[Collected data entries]
=== Section Start ===

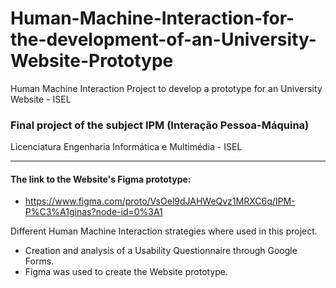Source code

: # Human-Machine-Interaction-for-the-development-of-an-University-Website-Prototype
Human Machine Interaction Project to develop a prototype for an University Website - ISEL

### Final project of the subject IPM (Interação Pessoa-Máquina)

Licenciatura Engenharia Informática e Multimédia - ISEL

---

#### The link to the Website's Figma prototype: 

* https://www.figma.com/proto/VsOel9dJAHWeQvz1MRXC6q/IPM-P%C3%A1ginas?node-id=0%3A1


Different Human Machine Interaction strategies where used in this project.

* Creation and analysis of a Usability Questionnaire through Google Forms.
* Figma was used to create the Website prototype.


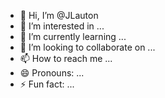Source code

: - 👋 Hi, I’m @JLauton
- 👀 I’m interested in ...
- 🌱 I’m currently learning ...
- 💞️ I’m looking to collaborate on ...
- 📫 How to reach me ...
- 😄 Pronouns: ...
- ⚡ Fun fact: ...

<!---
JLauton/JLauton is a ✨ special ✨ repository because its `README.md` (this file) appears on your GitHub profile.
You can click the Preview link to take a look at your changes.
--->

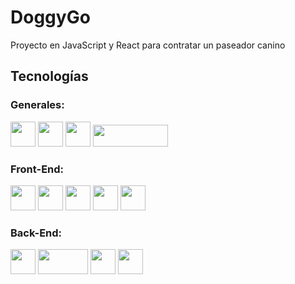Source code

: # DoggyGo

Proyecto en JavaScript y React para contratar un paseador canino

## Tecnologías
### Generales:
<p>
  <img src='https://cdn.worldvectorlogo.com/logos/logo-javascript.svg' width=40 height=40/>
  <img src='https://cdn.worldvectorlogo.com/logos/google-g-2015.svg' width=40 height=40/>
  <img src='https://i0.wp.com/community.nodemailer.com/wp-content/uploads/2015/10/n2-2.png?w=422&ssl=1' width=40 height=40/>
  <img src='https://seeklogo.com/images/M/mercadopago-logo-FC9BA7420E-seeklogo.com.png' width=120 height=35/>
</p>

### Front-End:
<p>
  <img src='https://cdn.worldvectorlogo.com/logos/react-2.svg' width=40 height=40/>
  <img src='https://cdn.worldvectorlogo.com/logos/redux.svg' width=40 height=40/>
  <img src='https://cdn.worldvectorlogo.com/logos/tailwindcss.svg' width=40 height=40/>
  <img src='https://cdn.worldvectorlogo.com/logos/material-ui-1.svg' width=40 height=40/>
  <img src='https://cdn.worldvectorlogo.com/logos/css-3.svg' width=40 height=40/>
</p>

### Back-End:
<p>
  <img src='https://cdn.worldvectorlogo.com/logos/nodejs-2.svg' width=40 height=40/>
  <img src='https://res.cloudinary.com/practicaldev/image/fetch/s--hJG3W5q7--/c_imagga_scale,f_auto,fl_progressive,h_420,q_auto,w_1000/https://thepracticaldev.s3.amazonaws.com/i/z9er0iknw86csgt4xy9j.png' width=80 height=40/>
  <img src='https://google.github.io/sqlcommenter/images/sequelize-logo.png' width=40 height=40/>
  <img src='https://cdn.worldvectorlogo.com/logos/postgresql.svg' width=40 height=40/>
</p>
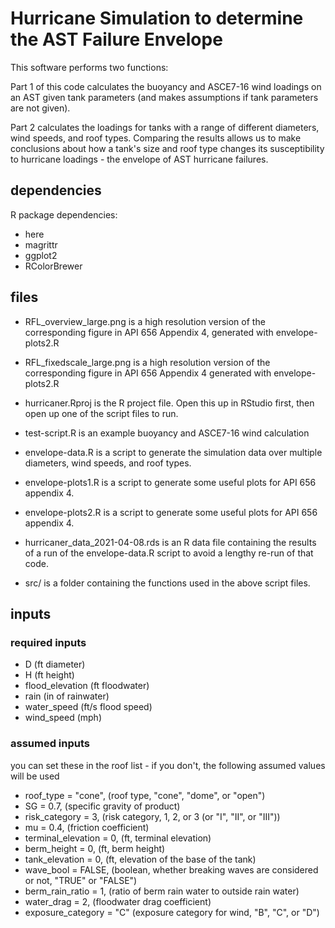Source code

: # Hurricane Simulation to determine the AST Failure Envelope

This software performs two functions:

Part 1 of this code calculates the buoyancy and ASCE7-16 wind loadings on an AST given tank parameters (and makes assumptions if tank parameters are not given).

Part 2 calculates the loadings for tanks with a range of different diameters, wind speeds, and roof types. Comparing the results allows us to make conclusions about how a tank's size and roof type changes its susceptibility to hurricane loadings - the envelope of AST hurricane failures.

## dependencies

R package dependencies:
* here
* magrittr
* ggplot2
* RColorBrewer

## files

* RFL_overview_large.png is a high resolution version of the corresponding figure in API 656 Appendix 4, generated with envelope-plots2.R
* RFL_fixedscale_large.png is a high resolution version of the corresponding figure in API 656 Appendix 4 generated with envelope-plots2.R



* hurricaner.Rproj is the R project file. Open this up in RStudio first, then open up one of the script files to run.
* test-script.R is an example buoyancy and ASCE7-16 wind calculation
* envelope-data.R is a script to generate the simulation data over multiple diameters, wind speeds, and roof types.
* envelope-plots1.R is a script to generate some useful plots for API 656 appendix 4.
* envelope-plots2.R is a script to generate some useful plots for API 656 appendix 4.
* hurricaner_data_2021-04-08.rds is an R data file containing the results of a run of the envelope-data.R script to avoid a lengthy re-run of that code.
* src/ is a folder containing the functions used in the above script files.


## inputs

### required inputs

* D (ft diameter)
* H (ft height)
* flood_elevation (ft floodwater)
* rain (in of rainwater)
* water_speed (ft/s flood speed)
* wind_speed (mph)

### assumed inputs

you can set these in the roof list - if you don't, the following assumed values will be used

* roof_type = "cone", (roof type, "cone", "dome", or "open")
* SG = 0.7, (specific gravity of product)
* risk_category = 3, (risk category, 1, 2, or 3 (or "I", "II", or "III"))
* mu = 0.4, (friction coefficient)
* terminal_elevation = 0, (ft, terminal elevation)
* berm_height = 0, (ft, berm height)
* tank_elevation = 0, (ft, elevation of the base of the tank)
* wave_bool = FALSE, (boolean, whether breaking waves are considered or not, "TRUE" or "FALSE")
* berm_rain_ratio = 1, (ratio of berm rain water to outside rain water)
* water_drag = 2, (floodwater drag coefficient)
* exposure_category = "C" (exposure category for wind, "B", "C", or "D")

=== Section End ===

What you should do: Write out every line above again exactly, with the pictures left out.

Output for this exercise:
Source code

: # Human-Machine-Interaction-for-the-development-of-an-University-Website-Prototype
Human Machine Interaction Project to develop a prototype for an University Website - ISEL

### Final project of the subject IPM (Interação Pessoa-Máquina)

Licenciatura Engenharia Informática e Multimédia - ISEL

---

#### The link to the Website's Figma prototype: 

* https://www.figma.com/proto/VsOel9dJAHWeQvz1MRXC6q/IPM-P%C3%A1ginas?node-id=0%3A1


Different Human Machine Interaction strategies where used in this project.

* Creation and analysis of a Usability Questionnaire through Google Forms.
* Figma was used to create the Website prototype.


Source code

: - 👋 Hi, I’m @JLauton
- 👀 I’m interested in ...
- 🌱 I’m currently learning ...
- 💞️ I’m looking to collaborate on ...
- 📫 How to reach me ...
- 😄 Pronouns: ...
- ⚡ Fun fact: ...

<!---
JLauton/JLauton is a ✨ special ✨ repository because its `README.md` (this file) appears on your GitHub profile.
You can click the Preview link to take a look at your changes.
--->

Source code

: # DoggyGo

Proyecto en JavaScript y React para contratar un paseador canino

## Tecnologías
### Generales:
<p>
  <img src='https://cdn.worldvectorlogo.com/logos/logo-javascript.svg' width=40 height=40/>
  <img src='https://cdn.worldvectorlogo.com/logos/google-g-2015.svg' width=40 height=40/>
  <img src='https://i0.wp.com/community.nodemailer.com/wp-content/uploads/2015/10/n2-2.png?w=422&ssl=1' width=40 height=40/>
  <img src='https://seeklogo.com/images/M/mercadopago-logo-FC9BA7420E-seeklogo.com.png' width=120 height=35/>
</p>

### Front-End:
<p>
  <img src='https://cdn.worldvectorlogo.com/logos/react-2.svg' width=40 height=40/>
  <img src='https://cdn.worldvectorlogo.com/logos/redux.svg' width=40 height=40/>
  <img src='https://cdn.worldvectorlogo.com/logos/tailwindcss.svg' width=40 height=40/>
  <img src='https://cdn.worldvectorlogo.com/logos/material-ui-1.svg' width=40 height=40/>
  <img src='https://cdn.worldvectorlogo.com/logos/css-3.svg' width=40 height=40/>
</p>

### Back-End:
<p>
  <img src='https://cdn.worldvectorlogo.com/logos/nodejs-2.svg' width=40 height=40/>
  <img src='https://res.cloudinary.com/practicaldev/image/fetch/s--hJG3W5q7--/c_imagga_scale,f_auto,fl_progressive,h_420,q_auto,w_1000/https://thepracticaldev.s3.amazonaws.com/i/z9er0iknw86csgt4xy9j.png' width=80 height=40/>
  <img src='https://google.github.io/sqlcommenter/images/sequelize-logo.png' width=40 height=40/>
  <img src='https://cdn.worldvectorlogo.com/logos/postgresql.svg' width=40 height=40/>
</p>
Source code

: # Hurricane Simulation to determine the AST Failure Envelope

This software performs two functions:

Part 1 of this code calculates the buoyancy and ASCE7-16 wind loadings on an AST given tank parameters (and makes assumptions if tank parameters are not given).

Part 2 calculates the loadings for tanks with a range of different diameters, wind speeds, and roof types. Comparing the results allows us to make conclusions about how a tank's size and roof type changes its susceptibility to hurricane loadings - the envelope of AST hurricane failures.

## dependencies

R package dependencies:
* here
* magrittr
* ggplot2
* RColorBrewer

## files

* RFL_overview_large.png is a high resolution version of the corresponding figure in API 656 Appendix 4, generated with envelope-plots2.R
* RFL_fixedscale_large.png is a high resolution version of the corresponding figure in API 656 Appendix 4 generated with envelope-plots2.R



* hurricaner.Rproj is the R project file. Open this up in RStudio first, then open up one of the script files to run.
* test-script.R is an example buoyancy and ASCE7-16 wind calculation
* envelope-data.R is a script to generate the simulation data over multiple diameters, wind speeds, and roof types.
* envelope-plots1.R is a script to generate some useful plots for API 656 appendix 4.
* envelope-plots2.R is a script to generate some useful plots for API 656 appendix 4.
* hurricaner_data_2021-04-08.rds is an R data file containing the results of a run of the envelope-data.R script to avoid a lengthy re-run of that code.
* src/ is a folder containing the functions used in the above script files.


## inputs

### required inputs

* D (ft diameter)
* H (ft height)
* flood_elevation (ft floodwater)
* rain (in of rainwater)
* water_speed (ft/s flood speed)
* wind_speed (mph)

### assumed inputs

you can set these in the roof list - if you don't, the following assumed values will be used

* roof_type = "cone", (roof type, "cone", "dome", or "open")
* SG = 0.7, (specific gravity of product)
* risk_category = 3, (risk category, 1, 2, or 3 (or "I", "II", or "III"))
* mu = 0.4, (friction coefficient)
* terminal_elevation = 0, (ft, terminal elevation)
* berm_height = 0, (ft, berm height)
* tank_elevation = 0, (ft, elevation of the base of the tank)
* wave_bool = FALSE, (boolean, whether breaking waves are considered or not, "TRUE" or "FALSE")
* berm_rain_ratio = 1, (ratio of berm rain water to outside rain water)
* water_drag = 2, (floodwater drag coefficient)
* exposure_category = "C" (exposure category for wind, "B", "C", or "D")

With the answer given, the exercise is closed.